__To do__:
Return every line of the material below that contains the string "produit".

**********

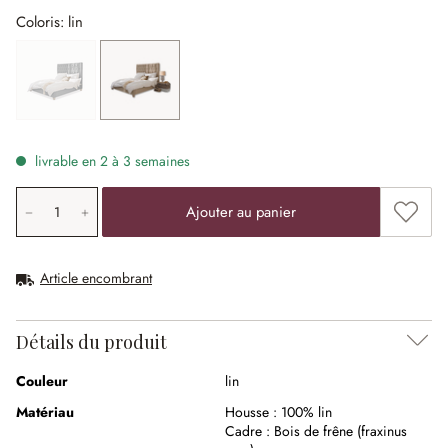
Coloris: lin
gris
(Cette option n'est pas disponible actuellement.)
lin
livrable en 2 à 3 semaines
Quantité de produit: saisissez la valeur souhaitée ou uti
Ajouter
Ajouter au panier
Article encombrant
Détails du produit
Couleur
lin
Matériau
Housse :
100% lin
Cadre :
Bois de frêne (fraxinus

**********

__Solved problem__:
Quantité de produit: saisissez la valeur souhaitée ou uti
Détails du produit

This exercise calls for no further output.